# attwood replacement 3 burner range



## 100485 (Aug 12, 2006)

Hi
i have a 1990 gulfstream that i am revitalising!!!! i need to replace the cooker but would like to use an Spinflo Minigrill but will the burners be the same LPG gas pressure as the american atwood.
the cost to replace the atwood is £595 and the Spinflo Minigrill £270
also my three way dometic fridge freezer neeeds replacing, can i use an english dometic or not because of different gas pressure., again the cost difference is huge.i understand that US use 11"pressure, compared with 27mbars on UK how does that equate?

many thanks

ian


----------



## Scotjimland (May 23, 2005)

Hi Ian 


We have a Smev UK cooker which works fine, the regulator hasn't been changed and AFAIK the cooker is un modified. 

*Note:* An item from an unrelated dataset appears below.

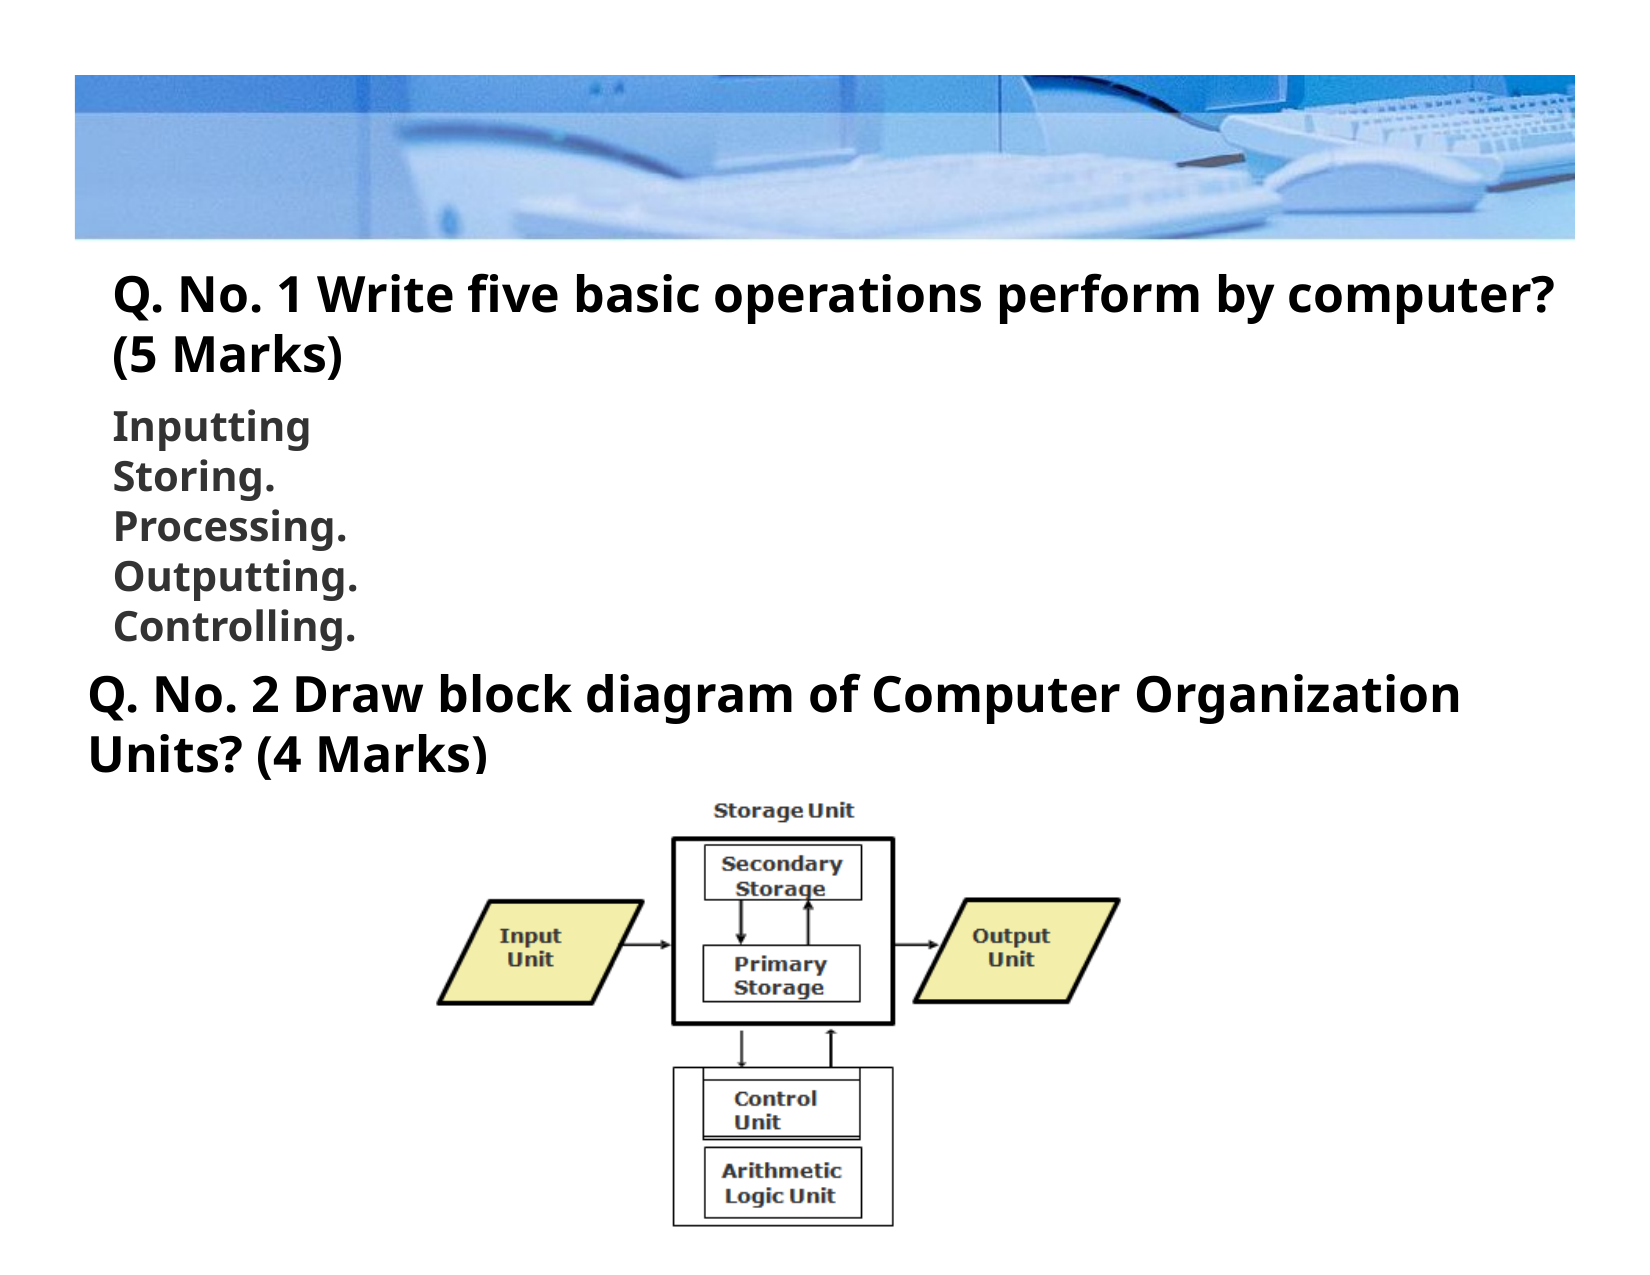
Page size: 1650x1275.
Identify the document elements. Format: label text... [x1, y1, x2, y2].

I don't know about the Dometic fridge, I suspect it would be OK but I would check first with Dometic, bear in mind the UK fridge will be 240v

I think your figure of 11" is wrong, that would equate to only 4.4mb 

1mb = 0.4 in wg


Edit edit edit 
Sorry, Ooops . I mixed up the factor, .. 1mb = 2.49" which gives you 27.39 mb


----------



## 100485 (Aug 12, 2006)

Hi Jim

thanks, i knew someone would know the conversion  
so you think the Spinflo Minigrill will work ok with current pressure.

the control panel for the dometic which is what i think has gone T##Ts up is £110.00 and as im not sure did not want to spend that much.

regards 
ian


----------



## Scotjimland (May 23, 2005)

Hi Ian 
Im pretty certain the cooker will be ok

Give Linda, LC1962 , a member on here, a PM .. she is very helpful in sourcing spares and giving advice. 
www.statesidetuning.co.uk

I replaced the ignition module on mine, I sourced direct from the States, cost about $90

Please see above edit


----------